Web interface edit records:
■ ■ ■ ■ ■

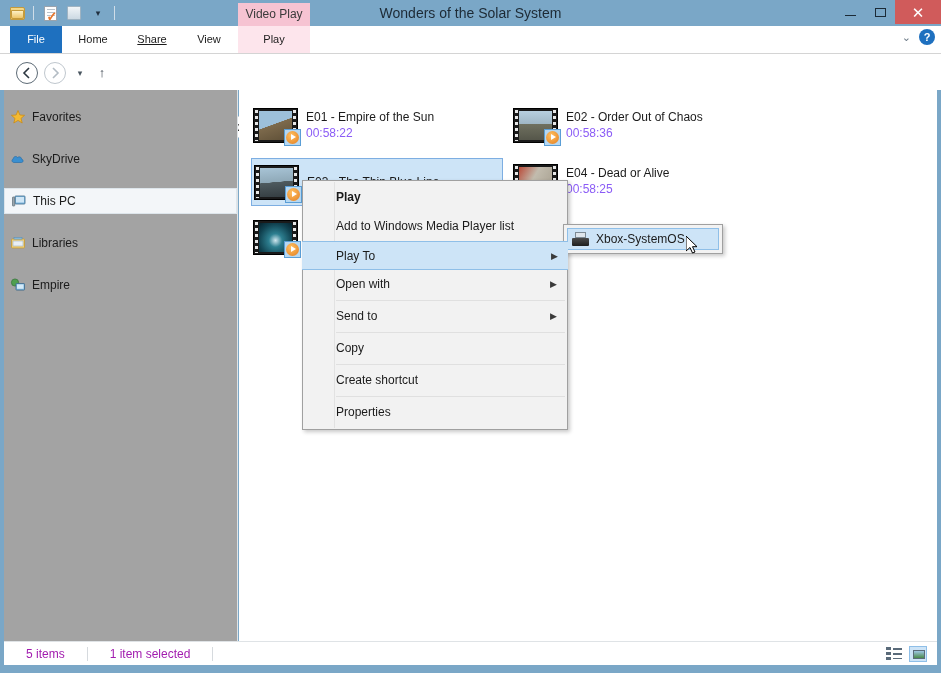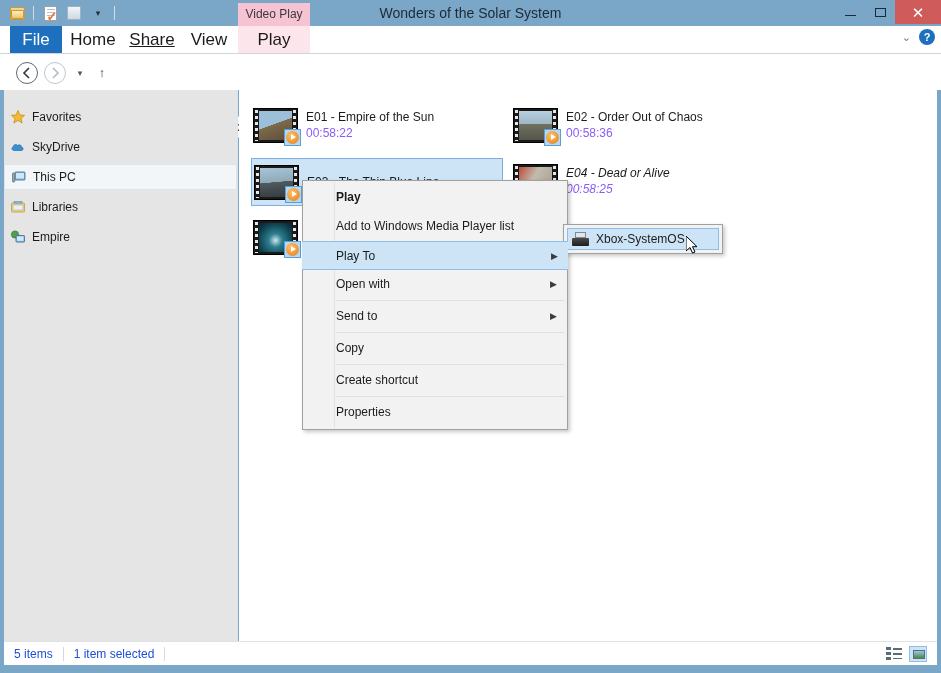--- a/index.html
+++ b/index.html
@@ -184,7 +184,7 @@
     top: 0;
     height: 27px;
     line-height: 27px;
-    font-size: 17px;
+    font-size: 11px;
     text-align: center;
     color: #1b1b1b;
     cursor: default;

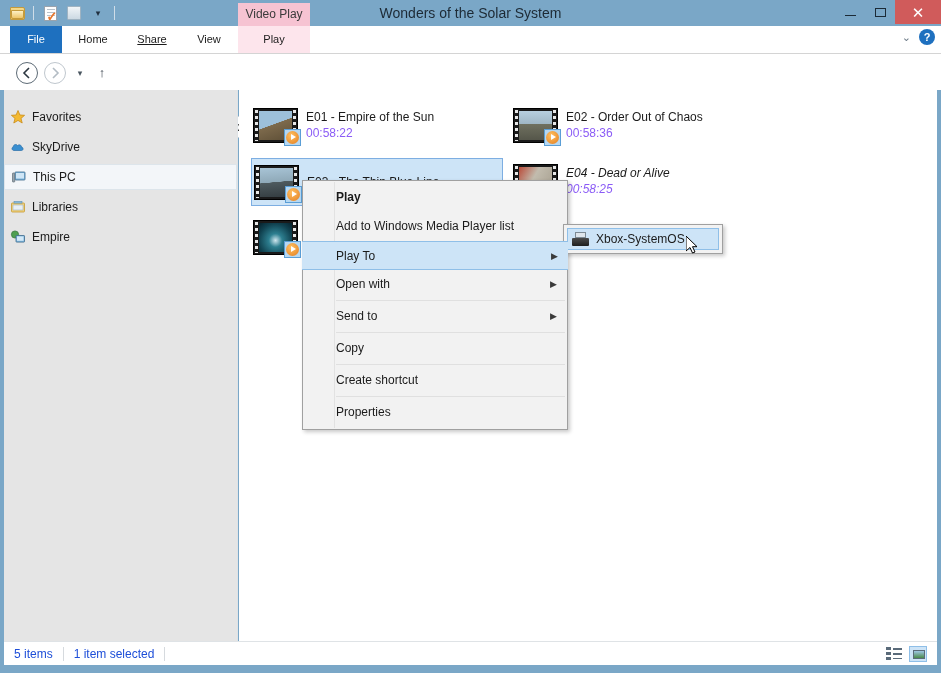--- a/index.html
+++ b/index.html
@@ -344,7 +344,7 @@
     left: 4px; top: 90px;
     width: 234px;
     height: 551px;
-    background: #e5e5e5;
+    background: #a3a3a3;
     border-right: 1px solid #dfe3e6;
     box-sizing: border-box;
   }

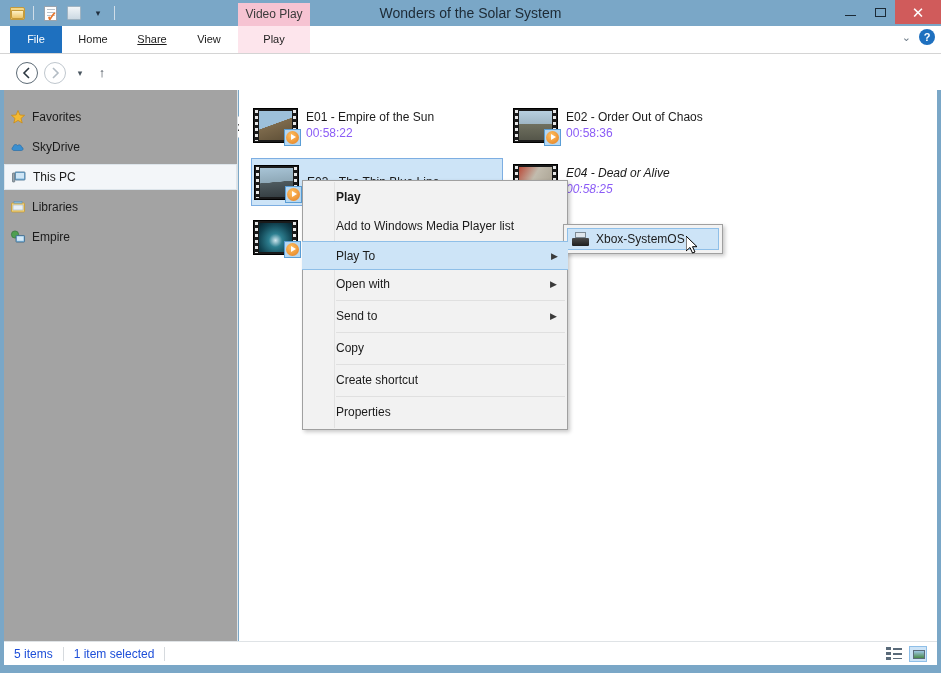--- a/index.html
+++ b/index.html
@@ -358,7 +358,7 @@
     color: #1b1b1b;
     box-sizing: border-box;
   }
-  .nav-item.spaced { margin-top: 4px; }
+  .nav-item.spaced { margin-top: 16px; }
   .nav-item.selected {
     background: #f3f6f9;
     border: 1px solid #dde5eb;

■ ■ ■ ■ ■

Transcribe the whole of the data exactly, minus any pictures.

--- a/index.html
+++ b/index.html
@@ -184,7 +184,7 @@
     top: 0;
     height: 27px;
     line-height: 27px;
-    font-size: 17px;
+    font-size: 11px;
     text-align: center;
     color: #1b1b1b;
     cursor: default;

--- a/index.html
+++ b/index.html
@@ -344,7 +344,7 @@
     left: 4px; top: 90px;
     width: 234px;
     height: 551px;
-    background: #e5e5e5;
+    background: #a3a3a3;
     border-right: 1px solid #dfe3e6;
     box-sizing: border-box;
   }

--- a/index.html
+++ b/index.html
@@ -358,7 +358,7 @@
     color: #1b1b1b;
     box-sizing: border-box;
   }
-  .nav-item.spaced { margin-top: 4px; }
+  .nav-item.spaced { margin-top: 16px; }
   .nav-item.selected {
     background: #f3f6f9;
     border: 1px solid #dde5eb;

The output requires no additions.